*Problem details*: Count the lines below that contain the word "Khashaba", and state only that number.

*Extracted material*:
⟨
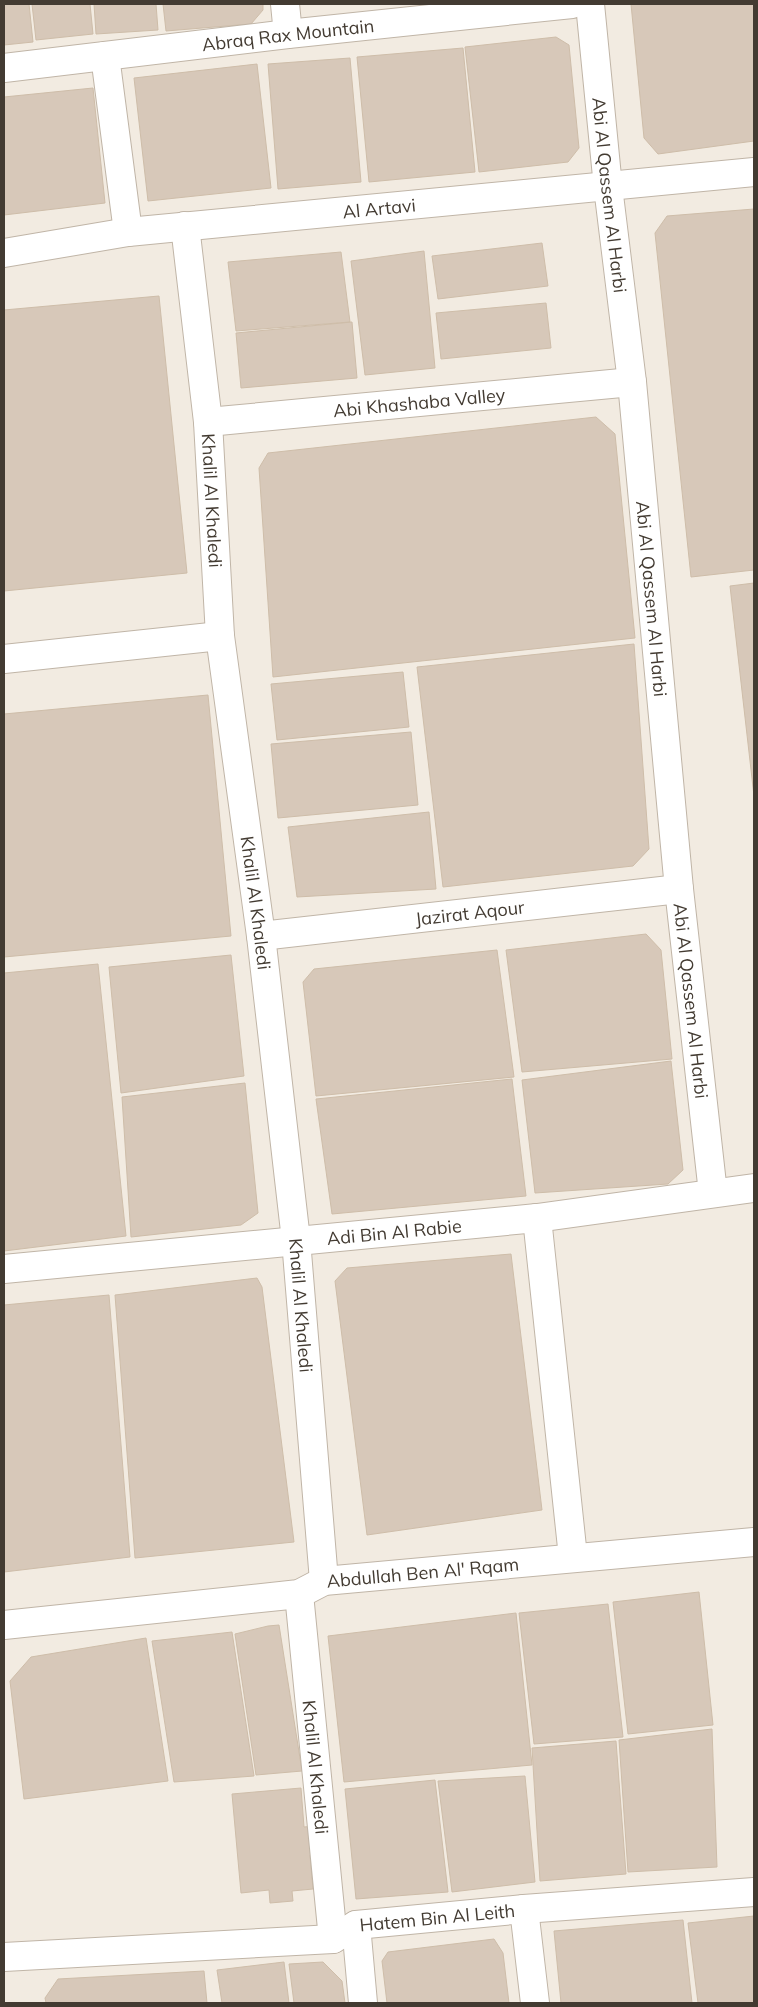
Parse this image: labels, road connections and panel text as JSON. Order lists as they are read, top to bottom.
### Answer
{
  "streets": {
    "street": [
      "Abraq Rax Mountain",
      "Abi Al Qassem Al Harbi",
      "Al Artavi",
      "Abi Khashaba Valley",
      "Khalil Al Khaledi",
      "Jazirat Aqour",
      "Adi Bin Al Rabie",
      "Abdullah Ben Al' Rqam",
      "Hatem Bin Al Leith"
    ]
  },
  "crossings": [
    ["Abi Al Qassem Al Harbi", "Al Artavi"],
    ["Abi Al Qassem Al Harbi", "Abi Khashaba Valley"],
    ["Abi Al Qassem Al Harbi", "Jazirat Aqour"],
    ["Abi Al Qassem Al Harbi", "Adi Bin Al Rabie"],
    ["Al Artavi", "Khalil Al Khaledi"],
    ["Abi Khashaba Valley", "Khalil Al Khaledi"],
    ["Khalil Al Khaledi", "Jazirat Aqour"],
    ["Khalil Al Khaledi", "Adi Bin Al Rabie"],
    ["Khalil Al Khaledi", "Abdullah Ben Al' Rqam"],
    ["Khalil Al Khaledi", "Hatem Bin Al Leith"]
  ]
}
⟩
*Expected answer*: 3